An image-free, exact copy of the records below is required.

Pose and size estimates
----

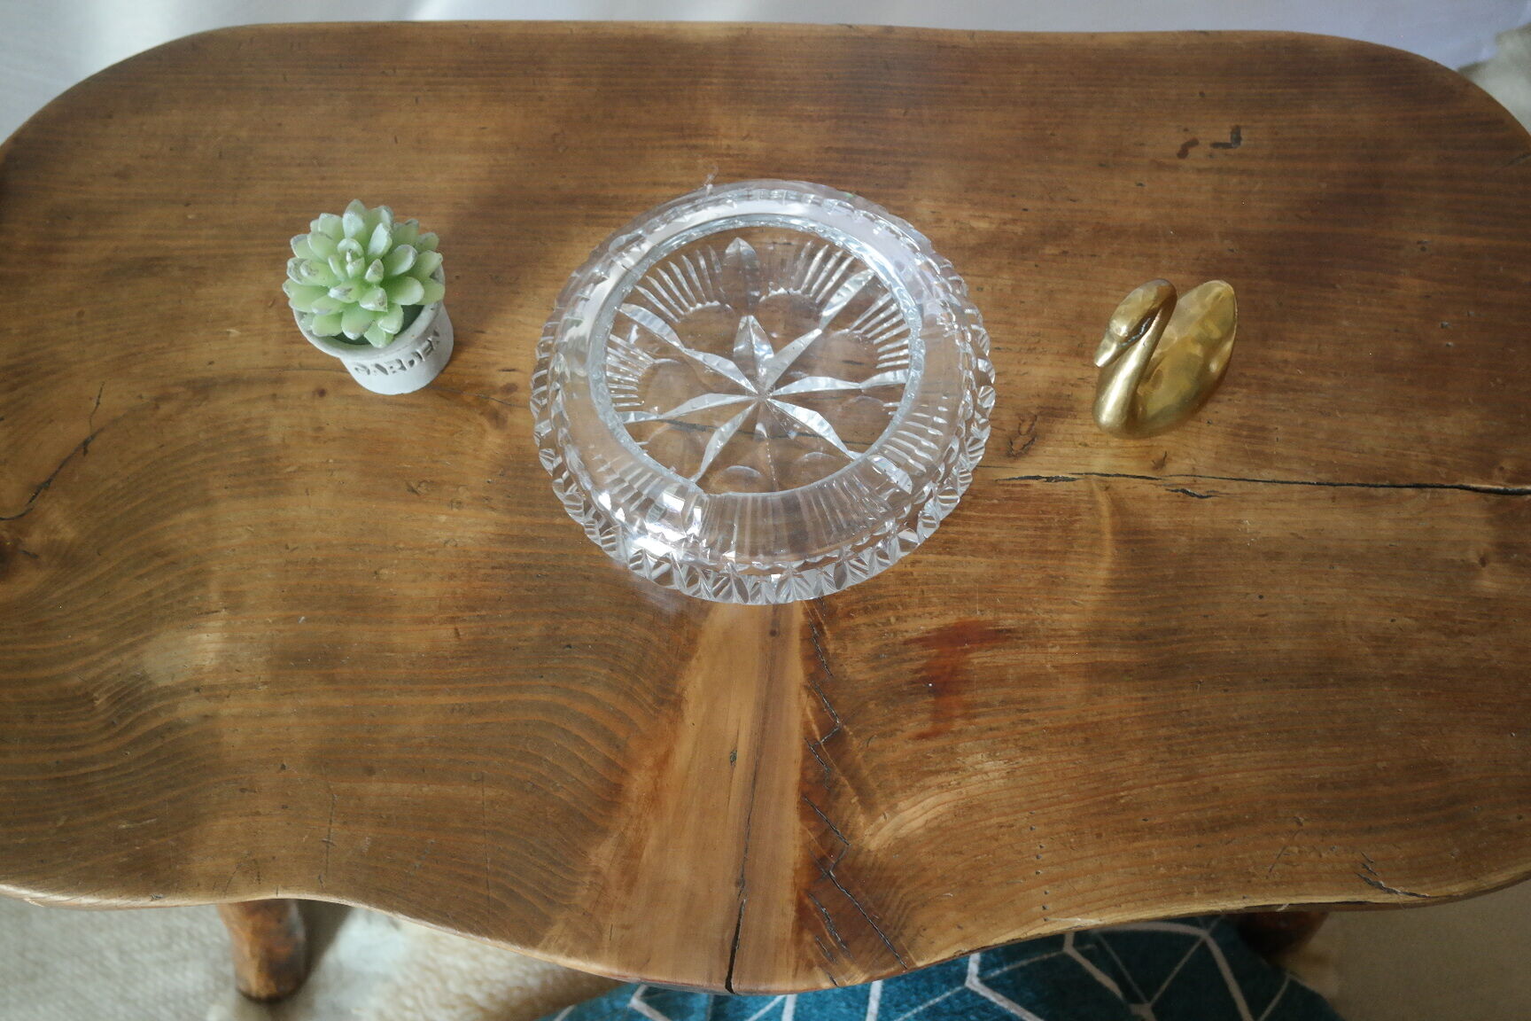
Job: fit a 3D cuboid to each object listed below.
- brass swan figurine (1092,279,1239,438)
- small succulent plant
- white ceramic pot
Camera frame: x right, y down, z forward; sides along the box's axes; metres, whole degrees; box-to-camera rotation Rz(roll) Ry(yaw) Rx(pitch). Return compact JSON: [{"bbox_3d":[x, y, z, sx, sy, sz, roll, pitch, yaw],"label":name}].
[{"bbox_3d":[0.170,-0.073,0.744,0.084,0.090,0.045,-42,70,-15],"label":"brass swan figurine"},{"bbox_3d":[-0.180,-0.106,0.761,0.070,0.042,0.070,-1,65,3],"label":"small succulent plant"},{"bbox_3d":[-0.178,-0.088,0.794,0.070,0.049,0.070,-1,65,3],"label":"white ceramic pot"}]

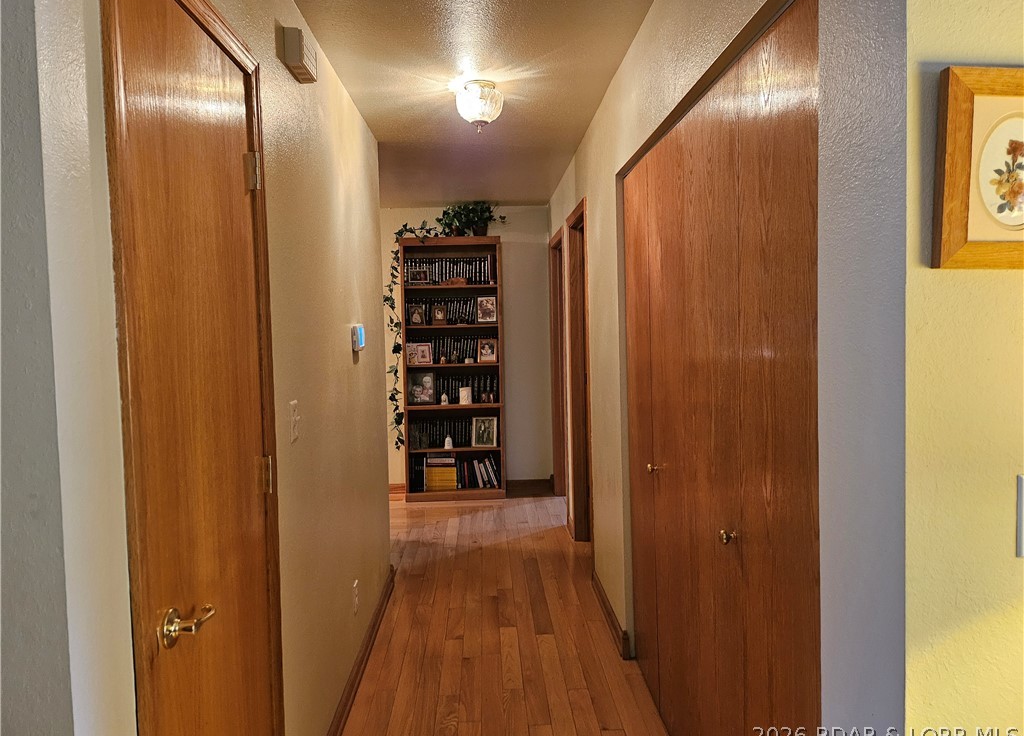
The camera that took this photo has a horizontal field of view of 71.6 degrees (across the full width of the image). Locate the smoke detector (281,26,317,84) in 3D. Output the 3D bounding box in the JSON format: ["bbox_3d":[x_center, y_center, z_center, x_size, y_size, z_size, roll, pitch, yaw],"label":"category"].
[{"bbox_3d":[-0.628,-0.930,2.120,0.054,0.100,0.186,-1,3,-2],"label":"smoke detector"}]

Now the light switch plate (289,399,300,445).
[{"bbox_3d":[-0.621,0.153,2.042,0.014,0.115,0.073,-1,3,-2],"label":"light switch plate"}]

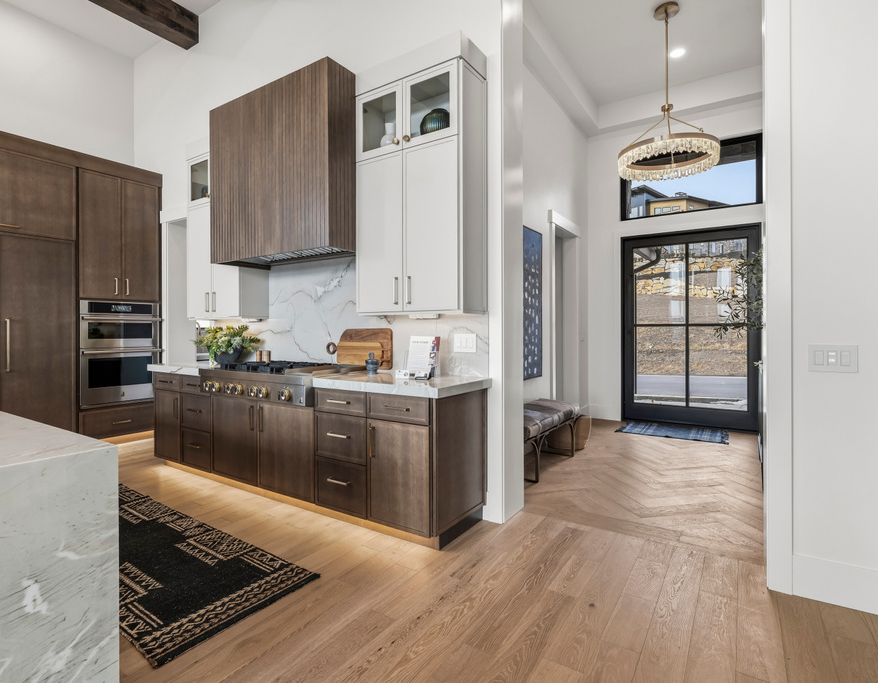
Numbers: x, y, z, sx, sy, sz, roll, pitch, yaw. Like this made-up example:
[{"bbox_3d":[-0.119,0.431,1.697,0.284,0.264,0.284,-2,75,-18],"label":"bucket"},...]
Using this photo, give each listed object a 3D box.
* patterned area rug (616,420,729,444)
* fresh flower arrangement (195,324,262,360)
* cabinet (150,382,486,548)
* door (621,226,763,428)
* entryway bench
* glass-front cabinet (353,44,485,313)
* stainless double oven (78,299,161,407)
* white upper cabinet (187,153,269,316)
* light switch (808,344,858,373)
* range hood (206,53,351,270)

----

## SOLUTION TO THIS TASK
Job: fit a 3D cuboid to each object listed below.
- brass swan figurine (1092,279,1239,438)
- small succulent plant
- white ceramic pot
Camera frame: x right, y down, z forward; sides along the box's axes; metres, whole degrees; box-to-camera rotation Rz(roll) Ry(yaw) Rx(pitch). Return compact JSON: [{"bbox_3d":[x, y, z, sx, sy, sz, roll, pitch, yaw],"label":name}].
[{"bbox_3d":[0.170,-0.073,0.744,0.084,0.090,0.045,-42,70,-15],"label":"brass swan figurine"},{"bbox_3d":[-0.180,-0.106,0.761,0.070,0.042,0.070,-1,65,3],"label":"small succulent plant"},{"bbox_3d":[-0.178,-0.088,0.794,0.070,0.049,0.070,-1,65,3],"label":"white ceramic pot"}]

The camera that took this photo has a horizontal field of view of 71.6 degrees (across the full width of the image). Locate the smoke detector (281,26,317,84) in 3D. Output the 3D bounding box in the JSON format: ["bbox_3d":[x_center, y_center, z_center, x_size, y_size, z_size, roll, pitch, yaw],"label":"category"].
[{"bbox_3d":[-0.628,-0.930,2.120,0.054,0.100,0.186,-1,3,-2],"label":"smoke detector"}]

Now the light switch plate (289,399,300,445).
[{"bbox_3d":[-0.621,0.153,2.042,0.014,0.115,0.073,-1,3,-2],"label":"light switch plate"}]

Numbers: x, y, z, sx, sy, sz, roll, pitch, yaw. Like this made-up example:
[{"bbox_3d":[-0.119,0.431,1.697,0.284,0.264,0.284,-2,75,-18],"label":"bucket"},...]
Using this photo, give each listed object a 3D box.
* patterned area rug (616,420,729,444)
* fresh flower arrangement (195,324,262,360)
* cabinet (150,382,486,548)
* door (621,226,763,428)
* entryway bench
* glass-front cabinet (353,44,485,313)
* stainless double oven (78,299,161,407)
* white upper cabinet (187,153,269,316)
* light switch (808,344,858,373)
* range hood (206,53,351,270)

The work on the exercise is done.